6 turn(move(turn(move(turn(move(turn(move(x)))))))) = x.  [clausify(2)].
7 turn(turn(move(turn(turn(move(x)))))) = x.  [clausify(3)].
8 move(turn(turn(turn(move(turn(c1)))))) != turn(turn(turn(move(turn(move(c1)))))).  [deny(4)].
9 move(turn(move(turn(move(turn(move(x))))))) = turn(turn(turn(x))).  [para(6(a,1),5(a,1,1,1,1)),flip(a)].
11 move(turn(turn(move(x)))) = turn(turn(x)).  [para(7(a,1),5(a,1,1,1)),flip(a)].
12 move(turn(move(turn(move(turn(turn(turn(x)))))))) = turn(move(x)).  [para(11(a,1),9(a,1,1,1,1,1,1,1)),rewrite([5(13)])].
16 move(turn(move(turn(move(x))))) = turn(move(turn(x))).  [para(5(a,1),12(a,1,1,1,1,1,1))].
18 move(turn(turn(turn(move(turn(x)))))) = turn(turn(turn(move(turn(move(x)))))).  [para(16(a,1),11(a,1,1,1,1))].
19 $F.  [resolve(18,a,8,a)].

The example concerns a robot moving through a grid from VanHorebeek and Lewi also in book. Here is related paramodulation post.
 A: Paramodulation is used in Resolution proof procedure with equlity (see e.g. Chin-Liang Chang & Richard Char-Tung Lee, Symbolic Logic and Mechanical Theorem Proving (Academic Press, 1973), Ch.8.3 Paramodulation, page 168.
In a nutshell, it is first order logic with equality, using transitivity of $=$ and the substitution propereties.
Consider step 5) $turn(turn(turn(turn(x)))) = x$. It amounts to saying that four times "$turn$" is an identity operation.
Thus, applying three times "$turn$" to 6) and using the substitution for functions axiom, what we get is:

$$turn(turn(turn(turn(move(turn(move(turn(move(turn(move(x))))))))))) = 
turn(turn(turn(x))).$$

Now we can delete the four "outer" occurrences of "$turn$" in the LHS to get:



*$move(turn(move(turn(move(turn(move(x))))))) = turn(turn(turn(x)))$.

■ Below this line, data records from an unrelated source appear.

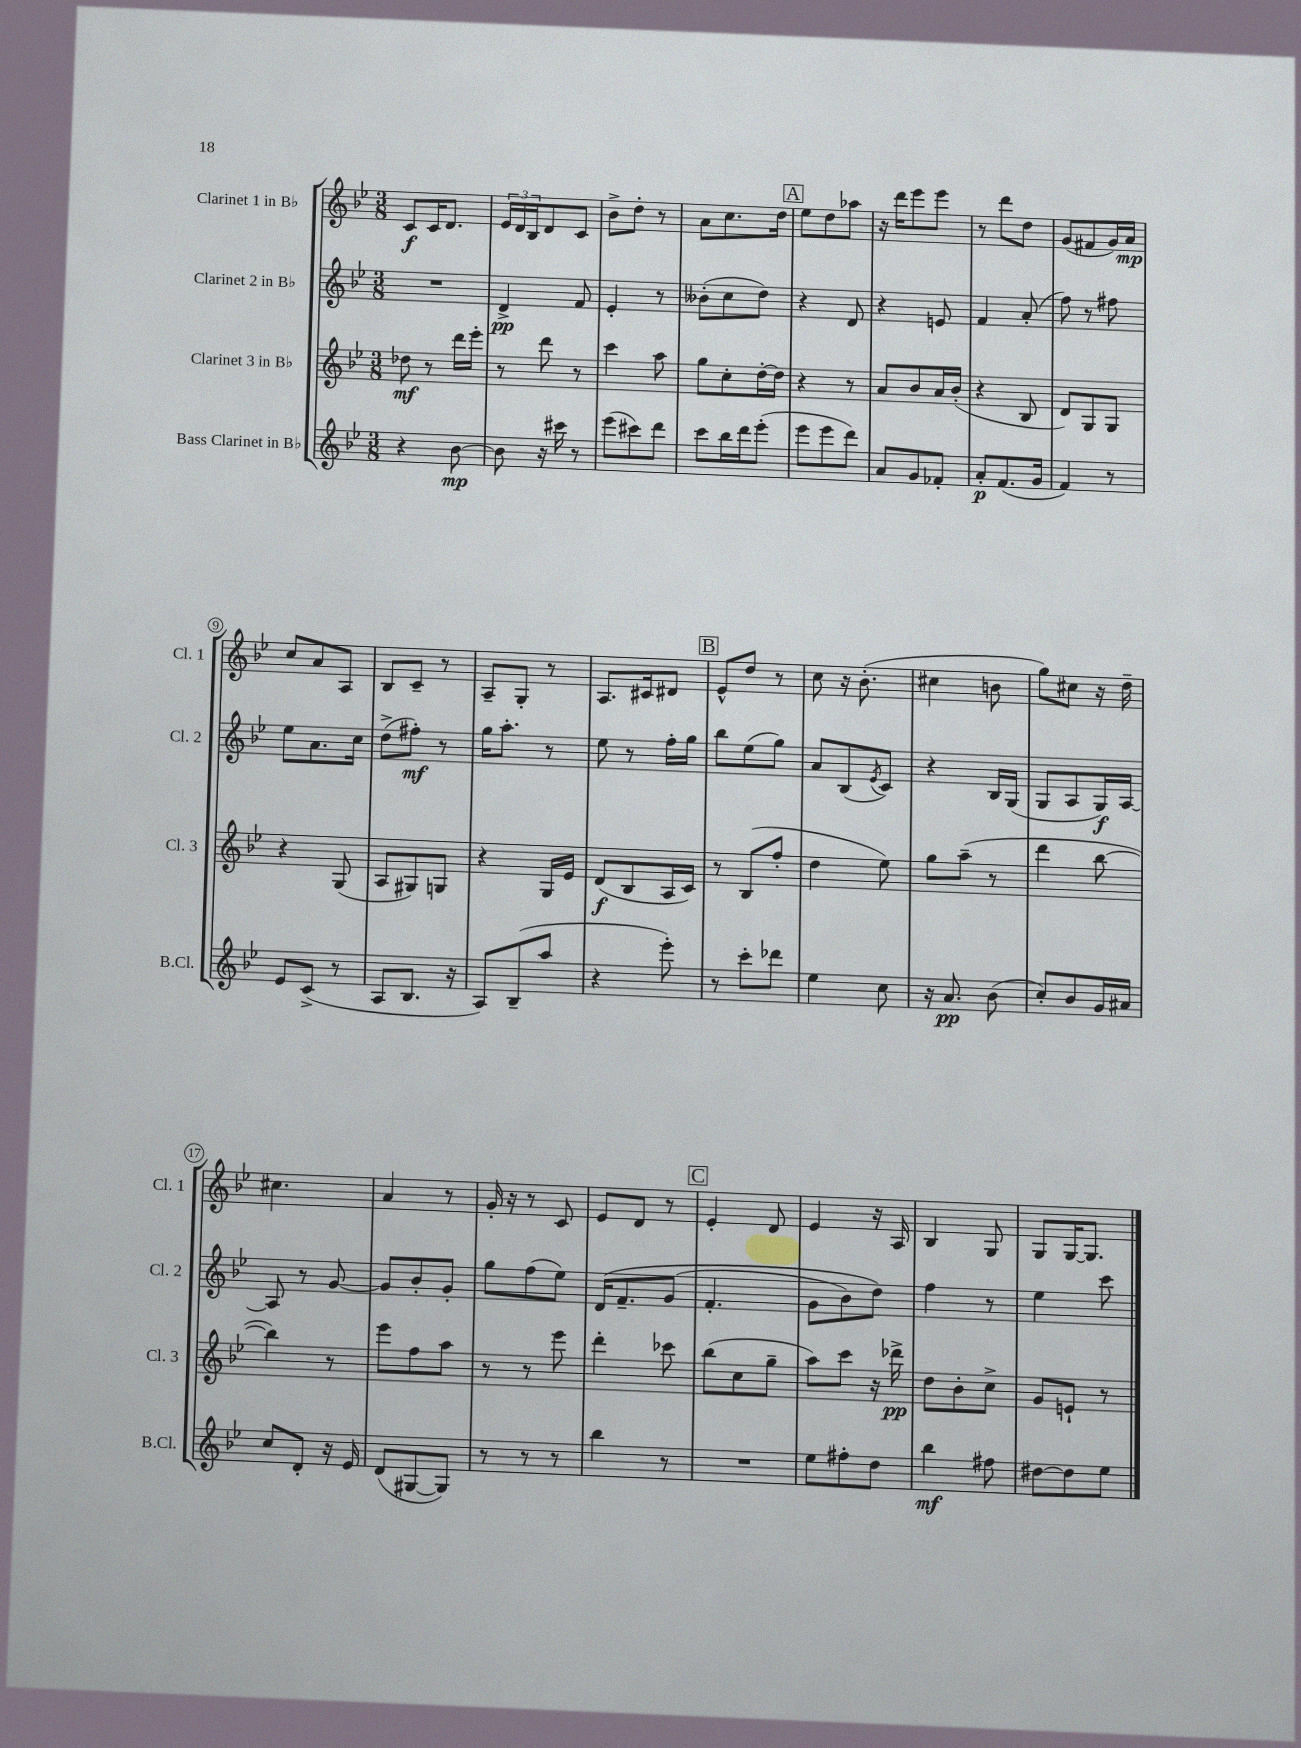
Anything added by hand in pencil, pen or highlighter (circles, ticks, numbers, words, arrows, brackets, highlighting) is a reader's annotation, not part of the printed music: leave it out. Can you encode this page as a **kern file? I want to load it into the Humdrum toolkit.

**kern	**kern	**kern	**kern
*staff4	*staff3	*staff2	*staff1
*clefG2	*clefG2	*clefG2	*clefG2
*k[b-e-]	*k[b-e-]	*k[b-e-]	*k[b-e-]
*M3/8	*M3/8	*M3/8	*M3/8
4r	8dd-	4.r	8c
.	8r	.	16c
.	.	.	8.d
[8b-	16ddd	.	.
.	16eee-'	.	.
=	=	=	=
8b-]	8r	4d^	24e-
.	.	.	24d
.	.	.	24B-
16r	8ddd	.	8d
16ccc#	.	.	.
8r	8r	8f	8c
=	=	=	=
(8eee-	4ccc	4e-'	8b-^
8ccc#)	.	.	8dd'
8ddd	8aa	8r	8r
=	=	=	=
8ccc	8gg	(8b--'	8a
16bb-	8cc'	8cc	8.cc
16ddd	.	.	.
(8eee-'	[16dd'	8dd)	.
.	16dd]	.	16dd
=	=	=	=
8eee-	4r	4r	8ee-
8eee-	.	.	8dd
8ddd)	8r	8d	8aa-
=	=	=	=
8a	8a	4r	16r
.	.	.	16ddd
8g	8b-	.	8eee-
8f-'	16a	8e	8eee-
.	(16b-'	.	.
=	=	=	=
8a'	4r	4f	8r
(8.f	.	.	8ddd
.	8B-	(8a'	8dd
16g	.	.	.
=	=	=	=
4f)	8d)	8ff)	(8g
.	8G	8r	8f#
8r	8G	8ff#	16g)
.	.	.	16a
=	=	=	=
8e-	4r	8ee-	8cc
(8c^	.	8.a	8a
8r	(8G	.	8A
.	.	16cc	.
=	=	=	=
8A	8A	(8dd^	8B-
8.B-	8G#)	8ff#')	8c~
.	8G	8r	8r
16r	.	.	.
=	=	=	=
8A)	4r	16gg	8A~
.	.	8.aa'	.
(8B-~	.	.	8G'
8aa	16G	8r	8r
.	16e-	.	.
=	=	=	=
4r	(8d	8ee-	8.A
.	8B-	8r	.
.	.	.	16c#
8eee-')	16A	16ff'	8d#
.	16c)	16gg	.
=	=	=	=
8r	8r	8bb-	8e-^^
8ccc'	(8B-	(8ee-	8dd
8ddd-	8ff'	8gg)	8r
=	=	=	=
4ee-	4dd	8a	8cc
.	.	(8B-	16r
.	.	.	(8.b-'
.	.	8qe-	.
8cc	8ee-)	8c)	.
=	=	=	=
16r	8gg	4r	4cc#
8.a	.	.	.
.	(8aa~	.	.
(8b-	8r	16B-	8b
.	.	(16G	.
=	=	=	=
8cc')	4ddd	8G	8gg)
8b-	.	8A	8cc#
16g	[8bb-	16G)	16r
16a#	.	[16A	16dd~
=	=	=	=
8cc	4bb-])	8A]	4.cc#
8d'	.	8r	.
16r	8r	[8g	.
16e-	.	.	.
=	=	=	=
(8d	8eee-	8g]	4a
[8G#	8ff	8b-'	.
8G#])	8aa	8g'	8r
=	=	=	=
8r	8r	8gg	16g'
.	.	.	16r
8r	8r	(8ff	8r
8r	8eee-	8ee-)	8c
=	=	=	=
4bb-	4ddd'	&(16d	8e-
.	.	8.f~	.
.	.	.	8d
8r	8ccc-	(8g	8r
=	=	=	=
4.r	(8bb-	4.f'	4e-'
.	8cc	.	.
.	8gg~	.	8d
=	=	=	=
8ee-	8aa)	8g	4e-
8ff#'	8ccc	8b-)	.
8dd	16r	8dd&)	16r
.	16ddd-^	.	16A
=	=	=	=
4bb-	8dd	4ff	4B-
.	8b-'	.	.
8ff#	8cc^	8r	8G
=	=	=	=
[8dd#	8g	4ee-	8G
8dd#]	8e`	.	[16G
.	.	.	8.G]
8ee-	8r	8ccc	.
==	==	==	==
*-	*-	*-	*-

[More formally, this means that from 5) $turn(turn(turn(turn(x)))) = x$ and $turn(turn(turn(turn(expr_1)))) = expr_2$ we substitute $x$ with $expr_1$ in 5) to get $turn(turn(turn(turn(expr_1)))) = expr_1$ and using transitivity with the second equation we get $expr_1 = expr_2$, i.e. 9).]
The same for step 11), derived from 5) and



*$turn(turn(move(turn(turn(move(x)))))) = x$.


Applying "$turn$" twice to 7) we get:

$turn(turn(turn(turn(move(turn(turn(move(x)))))))) = turn(turn(x))$.

Now we can delete the four "outer" occurrences of "$turn$" in the LHS to get:




*$move(turn(turn(move(x)))))) = turn(turn(x))$.